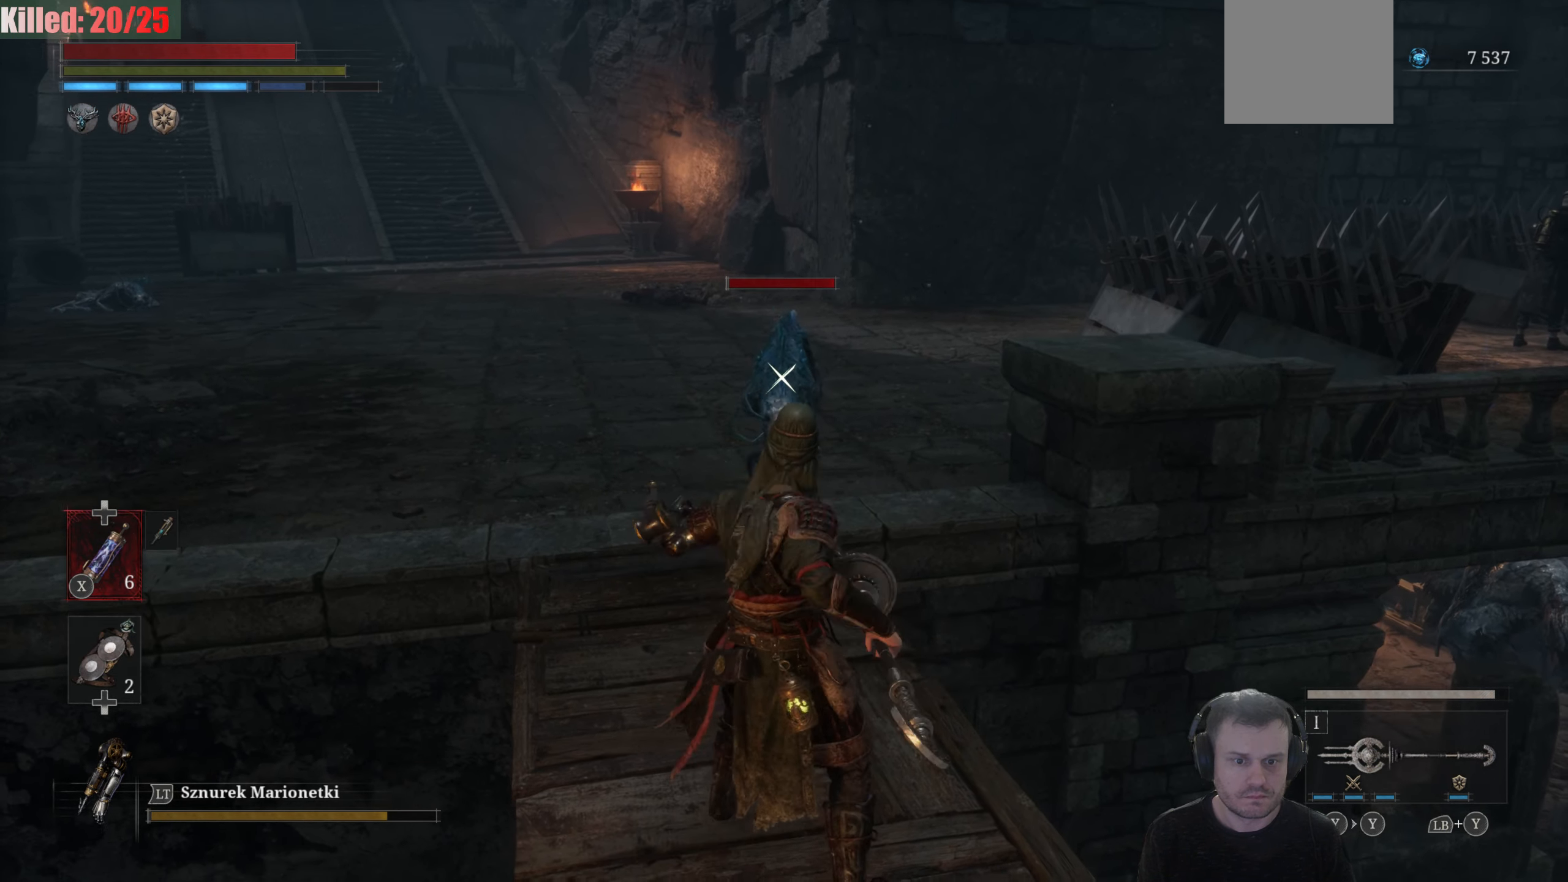
{"buttons": [], "left_stick": "down", "right_stick": "center", "events": []}
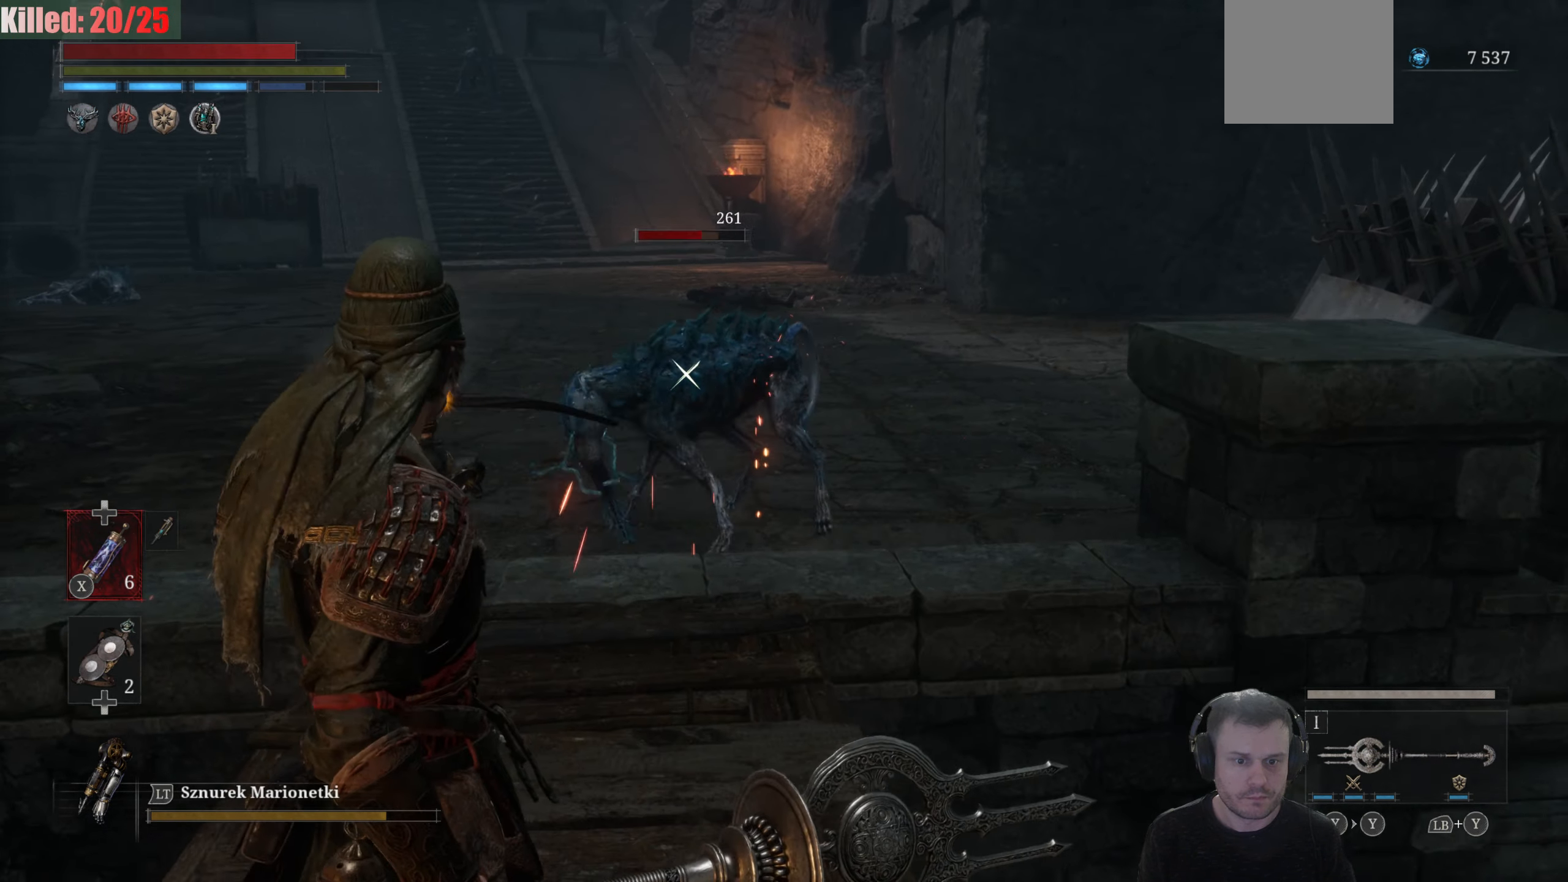
{"buttons": ["R1"], "left_stick": "center", "right_stick": "center", "events": [[450, "R1", "down"], [483, "left_stick", "center"]]}
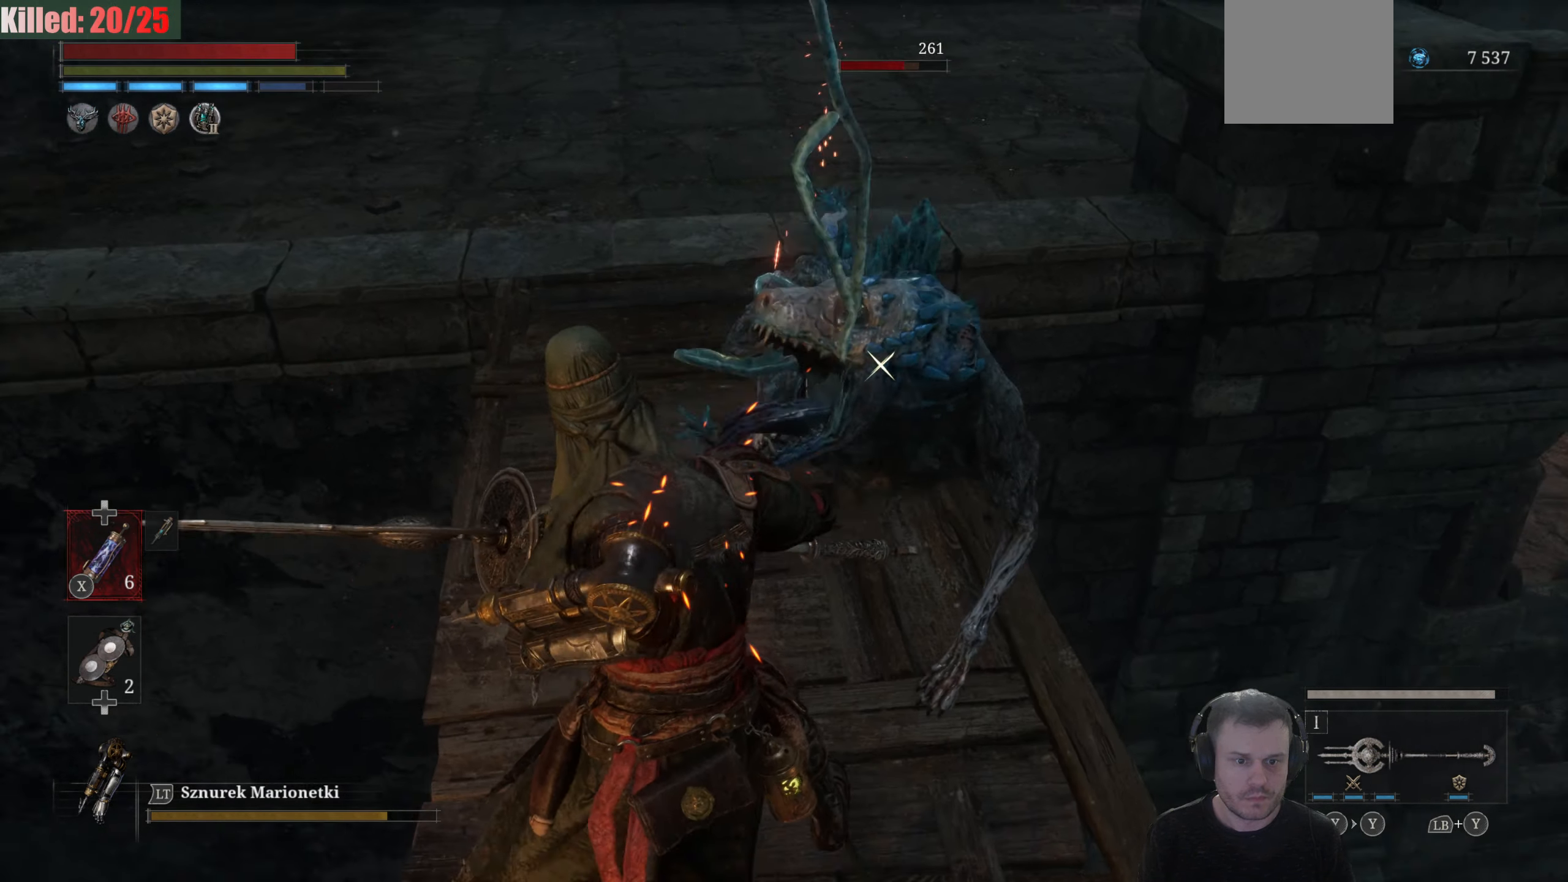
{"buttons": [], "left_stick": "center", "right_stick": "center", "events": [[66, "R1", "up"]]}
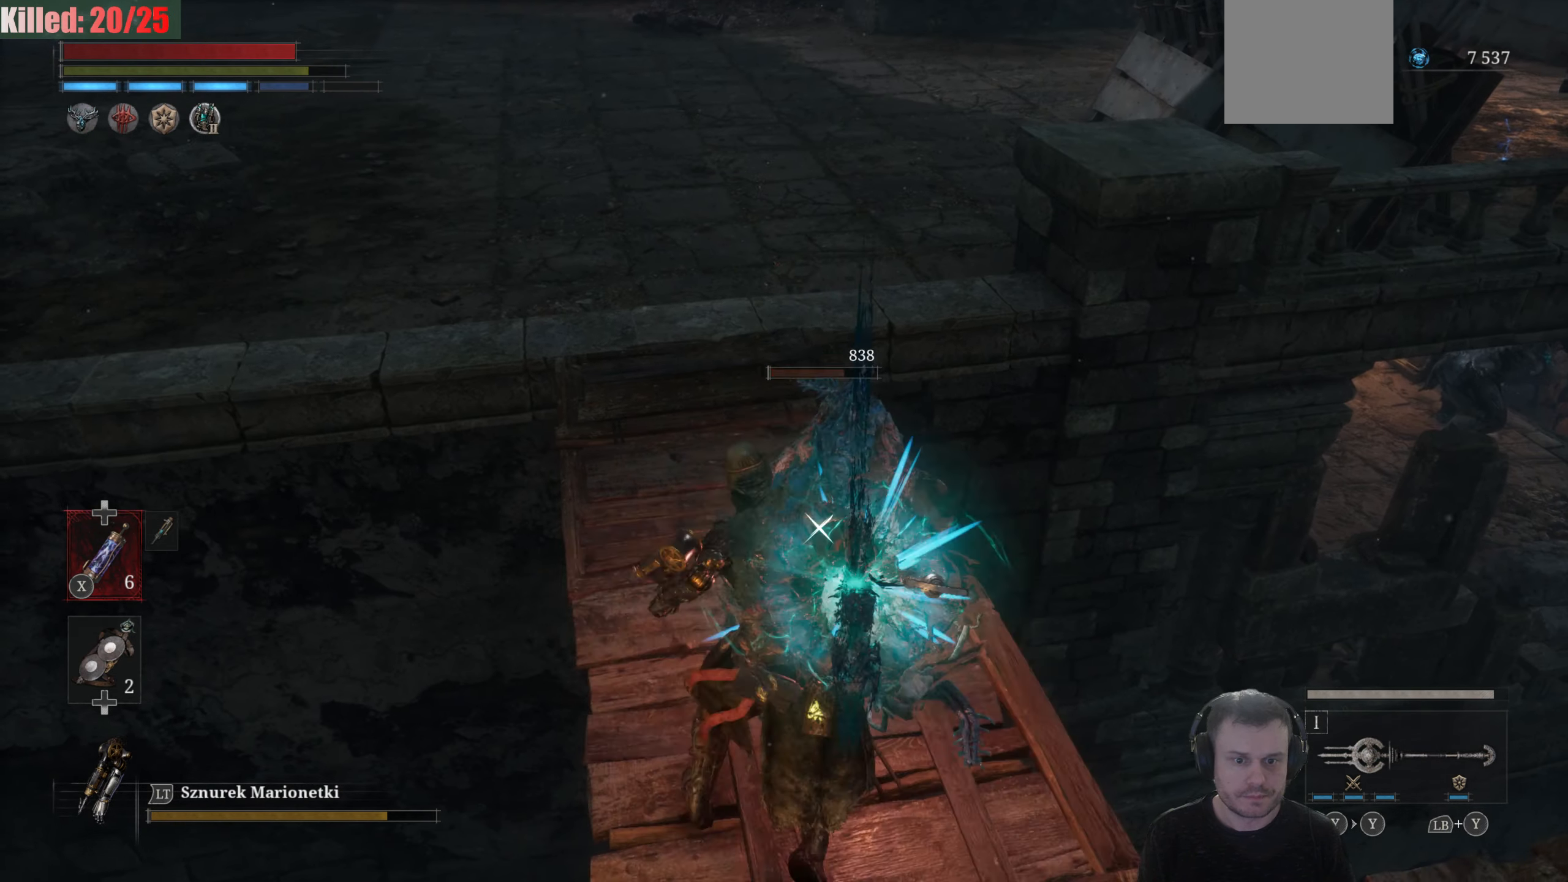
{"buttons": [], "left_stick": "down-right", "right_stick": "center", "events": [[150, "left_stick", "down"], [250, "left_stick", "down-right"]]}
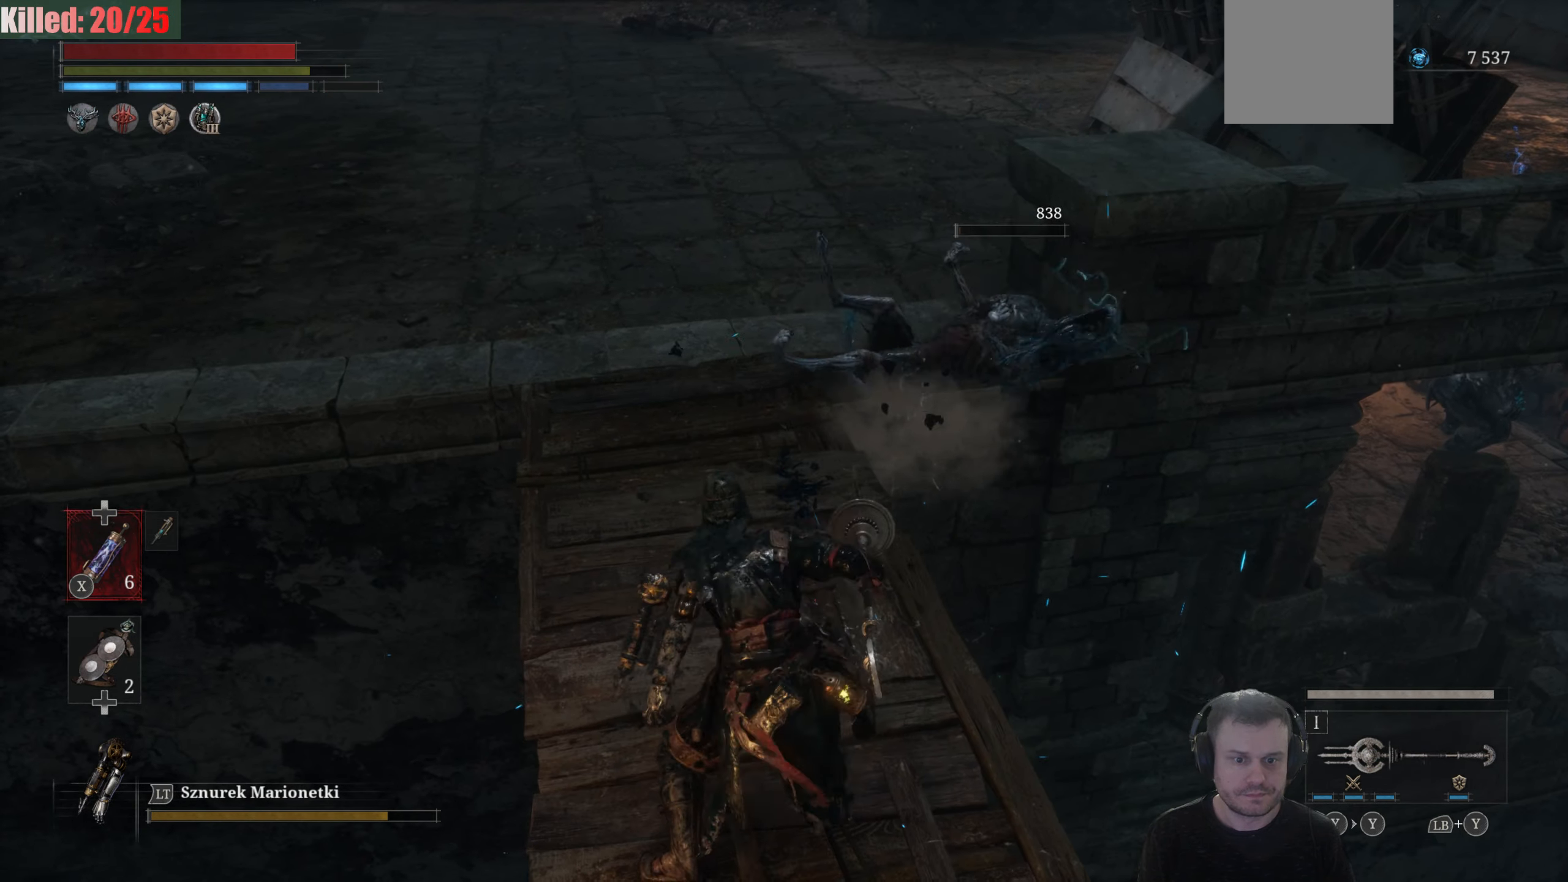
{"buttons": [], "left_stick": "down-right", "right_stick": "down-right", "events": [[33, "right_stick", "up"], [317, "right_stick", "center"], [500, "right_stick", "down-right"]]}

----------

- [TASK DETAILS]: The records above must be retyped exactly. Please omit the pictures.

- [EXERCISE OUTPUT]:
{"buttons": [], "left_stick": "down", "right_stick": "center", "events": []}
{"buttons": ["R1"], "left_stick": "center", "right_stick": "center", "events": [[450, "R1", "down"], [483, "left_stick", "center"]]}
{"buttons": [], "left_stick": "center", "right_stick": "center", "events": [[66, "R1", "up"]]}
{"buttons": [], "left_stick": "down-right", "right_stick": "center", "events": [[150, "left_stick", "down"], [250, "left_stick", "down-right"]]}
{"buttons": [], "left_stick": "down-right", "right_stick": "down-right", "events": [[33, "right_stick", "up"], [317, "right_stick", "center"], [500, "right_stick", "down-right"]]}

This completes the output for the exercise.